After wintering at Fort Clatsop near the mouth of the Columbia River, the Corps of Discovery arrived back in Nez Perce country on June 10, 1806 to find their horses and other belongings in good shape. The Nez Perce not only supplied the explorers with food, but also furnished guides to lead them safely across the trail.

One reason the various tribes were so helpful to Lewis and Clark may have been their Indian companion, Sacagawea, and her infant son. This Shoshone woman, married to the French trader Toussaint Charbonneau, accompanied the Corps of Discovery from the Mandan villages to the Pacific Ocean and then came back with them.

Indians who might have suspected the explorers were on a warlike mission would have been reassured by seeing Sacagawea and her child with the soldiers. According to William Clark, "The Wife of Shabano our interpreter We find reconsiles all the Indians, as to our friendly intentions. A woman with a party of men is a token of peace."
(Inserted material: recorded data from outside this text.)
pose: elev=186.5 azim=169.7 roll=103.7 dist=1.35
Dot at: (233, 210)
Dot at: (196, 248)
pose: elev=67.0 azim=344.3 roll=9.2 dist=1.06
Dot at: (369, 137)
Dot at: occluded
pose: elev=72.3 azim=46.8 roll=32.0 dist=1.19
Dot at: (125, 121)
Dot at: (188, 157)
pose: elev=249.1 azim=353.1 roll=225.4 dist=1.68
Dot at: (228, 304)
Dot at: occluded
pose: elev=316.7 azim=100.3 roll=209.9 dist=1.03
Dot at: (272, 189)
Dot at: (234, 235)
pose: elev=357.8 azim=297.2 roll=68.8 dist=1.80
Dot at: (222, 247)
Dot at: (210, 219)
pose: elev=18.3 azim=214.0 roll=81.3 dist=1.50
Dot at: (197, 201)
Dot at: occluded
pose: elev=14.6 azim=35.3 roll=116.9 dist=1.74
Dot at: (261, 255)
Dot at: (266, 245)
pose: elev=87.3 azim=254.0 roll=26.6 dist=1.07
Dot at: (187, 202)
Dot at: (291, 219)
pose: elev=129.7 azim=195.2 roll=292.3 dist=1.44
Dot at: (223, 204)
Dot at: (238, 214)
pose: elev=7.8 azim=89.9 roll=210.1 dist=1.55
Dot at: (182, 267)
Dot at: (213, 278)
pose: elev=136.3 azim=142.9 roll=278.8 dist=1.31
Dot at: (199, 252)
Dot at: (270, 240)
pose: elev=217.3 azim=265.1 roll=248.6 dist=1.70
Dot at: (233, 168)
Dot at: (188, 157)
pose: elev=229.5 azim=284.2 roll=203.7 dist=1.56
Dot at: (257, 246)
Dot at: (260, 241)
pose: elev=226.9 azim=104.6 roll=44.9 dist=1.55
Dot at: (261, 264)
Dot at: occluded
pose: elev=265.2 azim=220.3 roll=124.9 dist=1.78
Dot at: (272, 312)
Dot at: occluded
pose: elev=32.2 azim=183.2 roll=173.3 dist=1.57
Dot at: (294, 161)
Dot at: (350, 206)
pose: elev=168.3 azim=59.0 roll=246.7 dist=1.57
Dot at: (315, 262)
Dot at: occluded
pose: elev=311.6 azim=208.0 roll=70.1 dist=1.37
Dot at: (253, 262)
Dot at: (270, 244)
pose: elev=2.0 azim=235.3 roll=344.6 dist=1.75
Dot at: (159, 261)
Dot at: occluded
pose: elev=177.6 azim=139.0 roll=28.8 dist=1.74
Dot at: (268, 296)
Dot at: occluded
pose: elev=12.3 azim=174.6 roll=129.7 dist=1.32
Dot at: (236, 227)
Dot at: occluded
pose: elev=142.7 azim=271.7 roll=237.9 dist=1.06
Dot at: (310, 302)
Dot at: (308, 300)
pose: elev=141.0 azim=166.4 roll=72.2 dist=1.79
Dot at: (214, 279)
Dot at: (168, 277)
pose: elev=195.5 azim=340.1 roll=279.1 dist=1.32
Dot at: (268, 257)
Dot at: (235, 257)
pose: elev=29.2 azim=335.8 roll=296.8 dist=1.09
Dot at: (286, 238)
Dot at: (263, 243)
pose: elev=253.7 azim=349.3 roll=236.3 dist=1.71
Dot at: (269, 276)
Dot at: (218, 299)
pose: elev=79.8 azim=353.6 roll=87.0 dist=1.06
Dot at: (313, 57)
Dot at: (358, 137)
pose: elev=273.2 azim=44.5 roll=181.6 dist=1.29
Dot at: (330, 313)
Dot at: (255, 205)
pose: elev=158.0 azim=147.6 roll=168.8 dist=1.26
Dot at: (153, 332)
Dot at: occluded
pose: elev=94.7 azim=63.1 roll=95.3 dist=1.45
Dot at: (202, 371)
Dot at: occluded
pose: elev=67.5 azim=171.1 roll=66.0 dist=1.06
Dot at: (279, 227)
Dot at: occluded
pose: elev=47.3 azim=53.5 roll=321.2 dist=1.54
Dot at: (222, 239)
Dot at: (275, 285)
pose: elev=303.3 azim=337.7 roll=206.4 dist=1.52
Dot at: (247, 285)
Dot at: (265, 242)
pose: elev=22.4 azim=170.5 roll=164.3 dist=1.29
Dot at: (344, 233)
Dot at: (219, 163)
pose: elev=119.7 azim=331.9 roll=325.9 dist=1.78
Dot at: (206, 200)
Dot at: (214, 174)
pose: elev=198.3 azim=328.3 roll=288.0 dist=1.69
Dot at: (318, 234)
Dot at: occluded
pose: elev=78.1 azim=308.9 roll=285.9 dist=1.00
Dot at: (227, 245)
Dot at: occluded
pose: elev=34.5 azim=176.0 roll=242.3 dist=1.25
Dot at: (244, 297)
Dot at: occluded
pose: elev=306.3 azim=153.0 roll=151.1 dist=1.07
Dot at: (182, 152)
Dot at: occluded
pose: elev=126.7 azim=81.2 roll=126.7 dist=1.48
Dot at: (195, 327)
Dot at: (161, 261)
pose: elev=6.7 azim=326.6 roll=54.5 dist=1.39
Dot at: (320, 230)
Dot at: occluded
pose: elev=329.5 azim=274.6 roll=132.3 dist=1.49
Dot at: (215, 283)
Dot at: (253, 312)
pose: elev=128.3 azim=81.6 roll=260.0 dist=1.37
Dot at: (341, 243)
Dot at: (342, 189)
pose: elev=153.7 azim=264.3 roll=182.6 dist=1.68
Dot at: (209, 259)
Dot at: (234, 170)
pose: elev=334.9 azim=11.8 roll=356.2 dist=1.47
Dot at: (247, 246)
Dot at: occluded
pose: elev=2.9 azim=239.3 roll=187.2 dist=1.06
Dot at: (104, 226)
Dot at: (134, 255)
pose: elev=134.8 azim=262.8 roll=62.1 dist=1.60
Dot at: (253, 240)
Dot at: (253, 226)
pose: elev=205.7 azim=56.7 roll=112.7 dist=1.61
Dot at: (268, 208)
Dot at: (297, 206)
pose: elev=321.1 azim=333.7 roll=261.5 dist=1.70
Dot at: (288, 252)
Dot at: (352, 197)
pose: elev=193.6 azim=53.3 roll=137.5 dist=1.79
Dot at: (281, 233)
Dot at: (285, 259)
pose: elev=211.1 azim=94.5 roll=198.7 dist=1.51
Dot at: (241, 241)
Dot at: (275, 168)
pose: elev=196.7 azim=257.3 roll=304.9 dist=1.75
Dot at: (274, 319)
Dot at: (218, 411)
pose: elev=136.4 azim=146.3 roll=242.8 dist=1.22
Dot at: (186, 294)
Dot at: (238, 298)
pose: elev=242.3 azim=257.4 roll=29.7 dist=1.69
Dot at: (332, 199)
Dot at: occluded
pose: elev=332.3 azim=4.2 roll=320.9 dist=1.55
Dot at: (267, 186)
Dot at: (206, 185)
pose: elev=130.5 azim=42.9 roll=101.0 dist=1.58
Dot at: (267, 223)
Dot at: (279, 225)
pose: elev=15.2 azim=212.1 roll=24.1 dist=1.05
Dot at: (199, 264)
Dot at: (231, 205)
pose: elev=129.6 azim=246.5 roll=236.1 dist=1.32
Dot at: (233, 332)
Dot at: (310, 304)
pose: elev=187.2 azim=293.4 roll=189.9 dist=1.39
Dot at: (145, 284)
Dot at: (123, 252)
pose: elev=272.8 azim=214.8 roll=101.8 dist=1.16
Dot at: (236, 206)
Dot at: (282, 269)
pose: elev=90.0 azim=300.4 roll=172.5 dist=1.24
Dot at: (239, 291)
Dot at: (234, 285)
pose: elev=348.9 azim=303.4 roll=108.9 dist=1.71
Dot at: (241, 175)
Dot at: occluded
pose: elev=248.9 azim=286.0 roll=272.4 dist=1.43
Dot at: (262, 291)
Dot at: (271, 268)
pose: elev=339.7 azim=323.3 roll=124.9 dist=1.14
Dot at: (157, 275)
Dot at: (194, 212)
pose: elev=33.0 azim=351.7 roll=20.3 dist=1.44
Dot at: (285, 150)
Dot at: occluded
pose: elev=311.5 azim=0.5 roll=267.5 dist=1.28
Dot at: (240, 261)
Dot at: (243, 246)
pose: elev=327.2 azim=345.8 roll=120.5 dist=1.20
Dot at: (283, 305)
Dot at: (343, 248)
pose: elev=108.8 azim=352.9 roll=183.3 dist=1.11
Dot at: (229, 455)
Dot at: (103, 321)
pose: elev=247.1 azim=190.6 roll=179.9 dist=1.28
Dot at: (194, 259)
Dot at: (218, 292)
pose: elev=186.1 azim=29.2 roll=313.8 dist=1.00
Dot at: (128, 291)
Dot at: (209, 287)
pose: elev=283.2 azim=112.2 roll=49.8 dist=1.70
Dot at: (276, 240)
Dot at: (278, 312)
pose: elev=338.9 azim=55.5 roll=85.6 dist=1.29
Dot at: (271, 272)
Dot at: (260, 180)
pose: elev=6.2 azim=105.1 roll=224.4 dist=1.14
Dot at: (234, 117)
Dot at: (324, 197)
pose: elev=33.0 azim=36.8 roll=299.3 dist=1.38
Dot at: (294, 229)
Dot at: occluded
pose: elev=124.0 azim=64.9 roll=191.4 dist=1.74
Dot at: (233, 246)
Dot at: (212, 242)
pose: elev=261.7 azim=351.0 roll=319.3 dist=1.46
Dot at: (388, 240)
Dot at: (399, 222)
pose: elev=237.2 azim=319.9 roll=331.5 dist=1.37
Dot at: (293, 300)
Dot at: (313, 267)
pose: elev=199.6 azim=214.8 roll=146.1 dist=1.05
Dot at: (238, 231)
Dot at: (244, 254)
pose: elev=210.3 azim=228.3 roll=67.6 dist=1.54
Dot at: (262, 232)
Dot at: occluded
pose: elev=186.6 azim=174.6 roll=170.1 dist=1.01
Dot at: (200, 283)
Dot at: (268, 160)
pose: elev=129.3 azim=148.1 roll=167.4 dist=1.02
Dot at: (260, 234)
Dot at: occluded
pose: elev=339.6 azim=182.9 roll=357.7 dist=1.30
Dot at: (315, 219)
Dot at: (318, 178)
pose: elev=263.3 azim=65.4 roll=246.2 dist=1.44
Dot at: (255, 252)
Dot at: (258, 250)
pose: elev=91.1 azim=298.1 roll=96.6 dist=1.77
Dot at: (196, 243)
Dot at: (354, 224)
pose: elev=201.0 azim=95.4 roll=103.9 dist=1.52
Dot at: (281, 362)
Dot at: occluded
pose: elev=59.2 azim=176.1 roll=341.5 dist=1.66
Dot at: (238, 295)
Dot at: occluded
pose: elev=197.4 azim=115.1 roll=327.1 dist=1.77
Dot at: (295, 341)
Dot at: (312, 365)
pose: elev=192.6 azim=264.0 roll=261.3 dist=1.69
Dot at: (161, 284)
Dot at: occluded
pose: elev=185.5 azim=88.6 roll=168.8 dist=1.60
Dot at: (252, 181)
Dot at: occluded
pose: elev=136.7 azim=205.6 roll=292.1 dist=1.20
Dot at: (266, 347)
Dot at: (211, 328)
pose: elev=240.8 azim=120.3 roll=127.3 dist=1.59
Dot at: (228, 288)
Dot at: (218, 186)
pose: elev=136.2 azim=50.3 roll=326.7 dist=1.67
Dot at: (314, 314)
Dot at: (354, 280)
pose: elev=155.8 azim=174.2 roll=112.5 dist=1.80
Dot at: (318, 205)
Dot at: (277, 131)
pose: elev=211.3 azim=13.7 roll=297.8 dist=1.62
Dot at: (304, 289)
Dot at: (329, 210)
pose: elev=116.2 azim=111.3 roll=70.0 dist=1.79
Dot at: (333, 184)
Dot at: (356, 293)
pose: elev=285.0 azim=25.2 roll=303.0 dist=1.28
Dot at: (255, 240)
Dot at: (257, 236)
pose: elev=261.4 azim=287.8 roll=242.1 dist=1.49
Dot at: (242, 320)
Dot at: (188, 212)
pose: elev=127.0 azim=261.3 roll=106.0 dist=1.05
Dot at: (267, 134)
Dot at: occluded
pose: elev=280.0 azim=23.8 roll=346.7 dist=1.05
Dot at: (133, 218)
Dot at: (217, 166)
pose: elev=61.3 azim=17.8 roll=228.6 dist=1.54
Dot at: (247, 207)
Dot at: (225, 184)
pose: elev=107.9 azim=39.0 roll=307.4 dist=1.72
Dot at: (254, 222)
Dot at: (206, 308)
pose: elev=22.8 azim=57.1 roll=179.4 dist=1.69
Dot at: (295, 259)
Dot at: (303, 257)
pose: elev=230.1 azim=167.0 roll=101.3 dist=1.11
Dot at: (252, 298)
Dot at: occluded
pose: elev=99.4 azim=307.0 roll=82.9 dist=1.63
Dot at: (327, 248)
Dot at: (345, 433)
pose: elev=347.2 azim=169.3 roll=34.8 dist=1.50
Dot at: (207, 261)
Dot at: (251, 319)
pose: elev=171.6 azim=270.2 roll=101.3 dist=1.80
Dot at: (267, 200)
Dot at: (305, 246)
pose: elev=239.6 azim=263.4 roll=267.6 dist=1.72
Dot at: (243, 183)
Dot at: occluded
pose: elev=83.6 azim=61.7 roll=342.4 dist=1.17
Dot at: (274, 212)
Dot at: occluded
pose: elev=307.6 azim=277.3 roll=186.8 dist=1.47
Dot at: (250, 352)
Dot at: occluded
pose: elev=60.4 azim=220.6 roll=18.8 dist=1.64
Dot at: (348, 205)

Native People and Geographical Knowledge

Of particular benefit to the expedition was the geographical information obtained from the Indians they encountered. For example, on August 14, 1805, at a critical juncture of the expedition, Lewis wrote in his journal: "I now prevailed on the [Shoshone] Chief to instruct me with rispect to the geography of his country. this he undertook very cheerfully, by delineating the rivers on the ground." He did this, Lewis noted, by placing "a number of heeps of sand on each side which he informed me represented the vast mountains of rock eternally covered with snow which the river passed."

In this passage Lewis described the construction of one of the native maps that would guide the Corps of Discovery through the rugged Rocky Mountains by way of the Lolo Trail. In accomplishing this, the explorers had to forsake the relative ease of river travel for hazardous and inclement travel over snow by foot and horseback.

Lewis and Clark were not the first explorers to benefit from Indian geographical knowledge. Indeed, from the time of Captain John Smith and Samuel de Champlain, Indians assisted Europeans in the exploration of North America.

In this process, Native Americans recorded and transmitted concepts of their cultural, physical, and sacred landscapes using a variety of cartographic devices. These devices took several forms: inscribed maps drawn with charcoal on tanned animal hides or scratched in the ground on snow; raised relief maps modeled with sand, dirt, or snow; and storytelling communicated through sign language.

Sometimes those transitory maps were recorded by explorers or government officials and incorporated in printed maps, in which case Indian geographical concepts were widely disseminated. On the Nicholas King map used by Lewis and Clark on their journey, most information on the American Northwest was based on Indian information.

Indian concepts of geographical space differed from those held by Europeans and Americans. The Indian methods of measuring time, distance and direction were based on their experiences as hunters and gatherers.

Time and distance were expressed in terms of the number of nights or "sleeps" that it would take to travel from one point to another. Direction was given with reference to the location of the sun. This often led to errors of interpretation by the explorers.